■ What needs to be done ■
Everything in the listing below from the line containing "thumb mcp: (46, 214)" through the line containing "pinky mcp: (484, 287)" must be repeated exactly; the remaining lines are not wanted.

↓↓↓

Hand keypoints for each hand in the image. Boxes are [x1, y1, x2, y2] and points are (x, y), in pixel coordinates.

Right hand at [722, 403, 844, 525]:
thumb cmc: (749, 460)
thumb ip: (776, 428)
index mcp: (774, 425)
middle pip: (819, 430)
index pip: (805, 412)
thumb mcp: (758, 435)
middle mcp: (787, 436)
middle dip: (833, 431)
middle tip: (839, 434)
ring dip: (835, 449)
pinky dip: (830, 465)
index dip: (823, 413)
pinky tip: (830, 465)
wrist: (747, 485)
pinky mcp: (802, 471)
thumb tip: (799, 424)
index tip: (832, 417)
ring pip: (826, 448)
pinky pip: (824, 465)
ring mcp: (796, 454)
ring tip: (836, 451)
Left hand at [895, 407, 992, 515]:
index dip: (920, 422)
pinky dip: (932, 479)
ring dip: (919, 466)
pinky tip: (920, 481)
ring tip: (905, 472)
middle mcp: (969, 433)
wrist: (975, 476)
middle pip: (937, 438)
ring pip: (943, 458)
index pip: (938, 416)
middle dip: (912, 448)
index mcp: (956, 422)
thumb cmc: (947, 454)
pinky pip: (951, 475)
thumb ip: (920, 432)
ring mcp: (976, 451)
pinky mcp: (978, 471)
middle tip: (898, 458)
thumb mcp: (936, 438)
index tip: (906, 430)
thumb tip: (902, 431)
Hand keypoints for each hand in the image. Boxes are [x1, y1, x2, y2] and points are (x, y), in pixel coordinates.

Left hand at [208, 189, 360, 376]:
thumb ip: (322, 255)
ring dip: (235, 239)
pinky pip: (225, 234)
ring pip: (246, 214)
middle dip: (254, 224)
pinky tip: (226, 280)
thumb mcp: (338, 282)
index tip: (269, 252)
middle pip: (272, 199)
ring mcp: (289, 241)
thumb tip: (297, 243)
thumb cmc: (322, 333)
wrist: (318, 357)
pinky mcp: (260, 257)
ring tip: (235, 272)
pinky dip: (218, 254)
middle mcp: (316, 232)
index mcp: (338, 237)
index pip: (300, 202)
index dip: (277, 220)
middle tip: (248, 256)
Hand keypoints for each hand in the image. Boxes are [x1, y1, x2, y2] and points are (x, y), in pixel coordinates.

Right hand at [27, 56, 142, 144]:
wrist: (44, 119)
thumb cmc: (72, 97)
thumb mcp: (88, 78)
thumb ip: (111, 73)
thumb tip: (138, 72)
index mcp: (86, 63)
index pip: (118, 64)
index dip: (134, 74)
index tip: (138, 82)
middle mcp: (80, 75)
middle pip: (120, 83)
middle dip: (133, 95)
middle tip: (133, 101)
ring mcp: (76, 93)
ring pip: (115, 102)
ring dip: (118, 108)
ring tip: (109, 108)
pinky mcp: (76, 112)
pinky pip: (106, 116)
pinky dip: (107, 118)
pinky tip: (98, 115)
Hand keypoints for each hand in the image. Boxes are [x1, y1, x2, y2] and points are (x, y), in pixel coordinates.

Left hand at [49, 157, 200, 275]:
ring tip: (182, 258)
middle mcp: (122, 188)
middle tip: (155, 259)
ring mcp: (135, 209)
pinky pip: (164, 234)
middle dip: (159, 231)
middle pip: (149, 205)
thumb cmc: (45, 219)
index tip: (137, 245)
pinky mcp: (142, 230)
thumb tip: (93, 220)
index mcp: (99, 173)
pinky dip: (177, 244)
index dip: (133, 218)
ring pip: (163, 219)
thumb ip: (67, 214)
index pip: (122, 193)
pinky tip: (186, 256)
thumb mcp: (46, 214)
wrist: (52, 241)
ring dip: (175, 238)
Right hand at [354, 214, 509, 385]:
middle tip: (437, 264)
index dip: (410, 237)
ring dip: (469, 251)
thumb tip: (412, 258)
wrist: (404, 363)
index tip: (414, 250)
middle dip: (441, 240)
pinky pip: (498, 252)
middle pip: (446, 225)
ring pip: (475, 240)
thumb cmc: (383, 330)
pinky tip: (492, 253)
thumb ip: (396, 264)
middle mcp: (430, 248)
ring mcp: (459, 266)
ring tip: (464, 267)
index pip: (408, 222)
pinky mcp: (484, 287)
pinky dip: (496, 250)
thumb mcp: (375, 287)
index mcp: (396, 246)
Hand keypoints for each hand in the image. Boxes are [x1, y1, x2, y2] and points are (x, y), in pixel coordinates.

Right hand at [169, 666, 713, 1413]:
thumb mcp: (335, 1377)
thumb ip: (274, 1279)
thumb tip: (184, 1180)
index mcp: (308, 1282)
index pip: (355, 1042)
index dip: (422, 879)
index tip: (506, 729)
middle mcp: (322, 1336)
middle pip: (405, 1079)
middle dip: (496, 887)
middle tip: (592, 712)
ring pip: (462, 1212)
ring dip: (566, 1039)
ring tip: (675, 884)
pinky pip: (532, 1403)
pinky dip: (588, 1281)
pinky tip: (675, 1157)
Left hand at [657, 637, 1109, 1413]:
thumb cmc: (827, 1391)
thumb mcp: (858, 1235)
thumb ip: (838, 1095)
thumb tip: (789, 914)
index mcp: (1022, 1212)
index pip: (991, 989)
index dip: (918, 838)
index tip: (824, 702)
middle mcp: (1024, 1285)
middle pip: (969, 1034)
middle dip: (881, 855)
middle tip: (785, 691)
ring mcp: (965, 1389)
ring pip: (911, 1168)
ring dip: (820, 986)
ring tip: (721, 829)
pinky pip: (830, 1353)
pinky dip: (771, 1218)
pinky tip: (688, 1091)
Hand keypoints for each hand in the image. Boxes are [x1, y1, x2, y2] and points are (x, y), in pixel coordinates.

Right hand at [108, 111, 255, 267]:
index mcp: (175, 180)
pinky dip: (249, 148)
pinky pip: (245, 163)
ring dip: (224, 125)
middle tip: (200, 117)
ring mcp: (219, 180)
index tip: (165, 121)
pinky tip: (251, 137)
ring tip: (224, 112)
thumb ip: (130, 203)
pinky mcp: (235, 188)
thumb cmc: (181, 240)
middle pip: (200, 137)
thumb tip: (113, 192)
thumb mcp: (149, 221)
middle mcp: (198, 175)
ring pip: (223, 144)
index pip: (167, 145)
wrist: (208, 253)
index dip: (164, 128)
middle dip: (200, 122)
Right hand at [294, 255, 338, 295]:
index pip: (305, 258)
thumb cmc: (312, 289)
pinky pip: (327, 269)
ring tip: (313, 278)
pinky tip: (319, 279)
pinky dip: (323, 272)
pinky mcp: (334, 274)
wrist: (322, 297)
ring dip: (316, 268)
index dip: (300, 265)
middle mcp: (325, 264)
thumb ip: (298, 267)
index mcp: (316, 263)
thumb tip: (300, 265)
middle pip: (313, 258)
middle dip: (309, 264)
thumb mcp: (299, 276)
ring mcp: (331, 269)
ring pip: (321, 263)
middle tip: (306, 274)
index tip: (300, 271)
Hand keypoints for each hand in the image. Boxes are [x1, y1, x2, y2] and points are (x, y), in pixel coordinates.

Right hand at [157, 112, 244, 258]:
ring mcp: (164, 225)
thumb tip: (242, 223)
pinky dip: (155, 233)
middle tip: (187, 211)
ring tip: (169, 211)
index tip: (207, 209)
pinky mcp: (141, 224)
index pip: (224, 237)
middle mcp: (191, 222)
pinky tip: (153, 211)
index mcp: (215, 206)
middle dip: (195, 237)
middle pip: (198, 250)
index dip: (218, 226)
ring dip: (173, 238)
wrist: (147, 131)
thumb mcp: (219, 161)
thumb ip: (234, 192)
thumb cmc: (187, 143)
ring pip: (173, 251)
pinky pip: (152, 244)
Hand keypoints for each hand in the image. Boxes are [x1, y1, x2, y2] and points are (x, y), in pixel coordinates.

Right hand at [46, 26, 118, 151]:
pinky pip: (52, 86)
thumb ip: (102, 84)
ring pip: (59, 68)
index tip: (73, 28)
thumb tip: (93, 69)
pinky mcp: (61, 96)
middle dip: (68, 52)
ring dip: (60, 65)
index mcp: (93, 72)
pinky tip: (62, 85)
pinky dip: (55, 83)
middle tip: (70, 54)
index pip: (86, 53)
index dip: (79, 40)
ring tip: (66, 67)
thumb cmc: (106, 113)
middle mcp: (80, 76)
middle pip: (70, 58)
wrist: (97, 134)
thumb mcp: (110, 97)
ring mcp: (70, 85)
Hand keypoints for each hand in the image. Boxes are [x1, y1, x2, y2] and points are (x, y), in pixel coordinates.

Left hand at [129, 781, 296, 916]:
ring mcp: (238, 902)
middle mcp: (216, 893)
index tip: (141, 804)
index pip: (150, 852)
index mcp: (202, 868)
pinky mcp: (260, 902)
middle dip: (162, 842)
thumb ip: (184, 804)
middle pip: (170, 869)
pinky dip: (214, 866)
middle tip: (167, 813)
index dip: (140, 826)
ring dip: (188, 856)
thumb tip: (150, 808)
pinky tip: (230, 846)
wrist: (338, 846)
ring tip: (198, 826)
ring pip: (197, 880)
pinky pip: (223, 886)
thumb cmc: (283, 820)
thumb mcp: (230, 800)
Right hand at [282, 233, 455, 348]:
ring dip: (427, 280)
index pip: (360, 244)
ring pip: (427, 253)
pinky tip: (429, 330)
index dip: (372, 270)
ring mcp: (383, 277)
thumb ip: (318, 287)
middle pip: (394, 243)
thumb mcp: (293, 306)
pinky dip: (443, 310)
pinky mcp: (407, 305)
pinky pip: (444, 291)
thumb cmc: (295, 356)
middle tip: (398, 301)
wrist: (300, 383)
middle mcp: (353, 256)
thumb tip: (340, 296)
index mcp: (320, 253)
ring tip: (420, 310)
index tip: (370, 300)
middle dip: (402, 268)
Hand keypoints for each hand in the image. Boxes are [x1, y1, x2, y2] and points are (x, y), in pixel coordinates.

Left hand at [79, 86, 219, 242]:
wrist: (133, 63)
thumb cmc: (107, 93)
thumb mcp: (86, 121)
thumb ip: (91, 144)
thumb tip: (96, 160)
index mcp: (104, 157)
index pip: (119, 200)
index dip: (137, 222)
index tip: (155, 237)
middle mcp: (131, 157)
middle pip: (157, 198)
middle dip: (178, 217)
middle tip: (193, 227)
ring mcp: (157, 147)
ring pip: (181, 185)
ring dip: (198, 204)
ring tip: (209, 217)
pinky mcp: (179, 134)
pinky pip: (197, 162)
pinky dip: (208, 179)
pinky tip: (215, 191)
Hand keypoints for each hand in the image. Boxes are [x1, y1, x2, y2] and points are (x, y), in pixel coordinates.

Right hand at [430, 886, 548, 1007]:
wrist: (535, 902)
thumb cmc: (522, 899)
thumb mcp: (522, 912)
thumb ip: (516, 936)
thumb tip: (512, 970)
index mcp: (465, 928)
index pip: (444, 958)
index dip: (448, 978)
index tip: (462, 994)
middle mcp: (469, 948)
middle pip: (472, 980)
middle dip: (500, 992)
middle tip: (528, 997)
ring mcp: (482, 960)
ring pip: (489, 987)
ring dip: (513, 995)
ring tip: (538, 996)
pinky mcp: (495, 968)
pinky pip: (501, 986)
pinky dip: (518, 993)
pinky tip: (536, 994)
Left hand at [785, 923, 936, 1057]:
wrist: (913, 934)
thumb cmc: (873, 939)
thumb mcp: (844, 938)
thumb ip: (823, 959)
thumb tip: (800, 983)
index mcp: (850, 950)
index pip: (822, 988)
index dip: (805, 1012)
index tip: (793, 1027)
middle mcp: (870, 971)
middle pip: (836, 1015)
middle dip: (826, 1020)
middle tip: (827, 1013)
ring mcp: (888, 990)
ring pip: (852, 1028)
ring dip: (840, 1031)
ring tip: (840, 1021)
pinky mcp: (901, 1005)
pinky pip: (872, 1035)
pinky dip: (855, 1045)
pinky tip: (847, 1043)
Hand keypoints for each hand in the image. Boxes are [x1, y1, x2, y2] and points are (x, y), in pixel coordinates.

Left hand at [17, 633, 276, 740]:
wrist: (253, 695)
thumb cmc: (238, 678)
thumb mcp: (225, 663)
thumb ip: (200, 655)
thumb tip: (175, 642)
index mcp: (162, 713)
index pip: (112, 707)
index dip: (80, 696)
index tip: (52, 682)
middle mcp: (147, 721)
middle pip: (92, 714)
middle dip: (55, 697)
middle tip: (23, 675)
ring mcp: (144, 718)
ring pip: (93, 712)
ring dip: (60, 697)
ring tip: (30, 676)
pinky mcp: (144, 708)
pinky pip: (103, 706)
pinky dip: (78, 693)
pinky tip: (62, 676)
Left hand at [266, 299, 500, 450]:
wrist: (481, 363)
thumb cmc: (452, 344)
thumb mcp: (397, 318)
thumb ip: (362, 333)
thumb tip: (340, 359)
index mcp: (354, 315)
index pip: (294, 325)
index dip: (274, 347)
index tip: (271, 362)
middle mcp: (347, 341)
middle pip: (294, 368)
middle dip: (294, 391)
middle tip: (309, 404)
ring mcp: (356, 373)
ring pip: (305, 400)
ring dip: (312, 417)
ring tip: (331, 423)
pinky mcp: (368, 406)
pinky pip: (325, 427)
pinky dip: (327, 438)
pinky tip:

↑↑↑

■ Task result ■
thumb mcp: (46, 214)
wrist: (52, 241)
ring dip: (175, 238)
Right hand at [354, 214, 509, 385]:
middle tip: (437, 264)
index dip: (410, 237)
ring dip: (469, 251)
thumb tip: (412, 258)
wrist: (404, 363)
index tip: (414, 250)
middle dip: (441, 240)
pinky pip: (498, 252)
middle pip: (446, 225)
ring pip: (475, 240)
thumb cmc: (383, 330)
pinky tip: (492, 253)
thumb ip: (396, 264)
middle mcp: (430, 248)
ring mcp: (459, 266)
ring tip: (464, 267)
index pip: (408, 222)
pinky mcp: (484, 287)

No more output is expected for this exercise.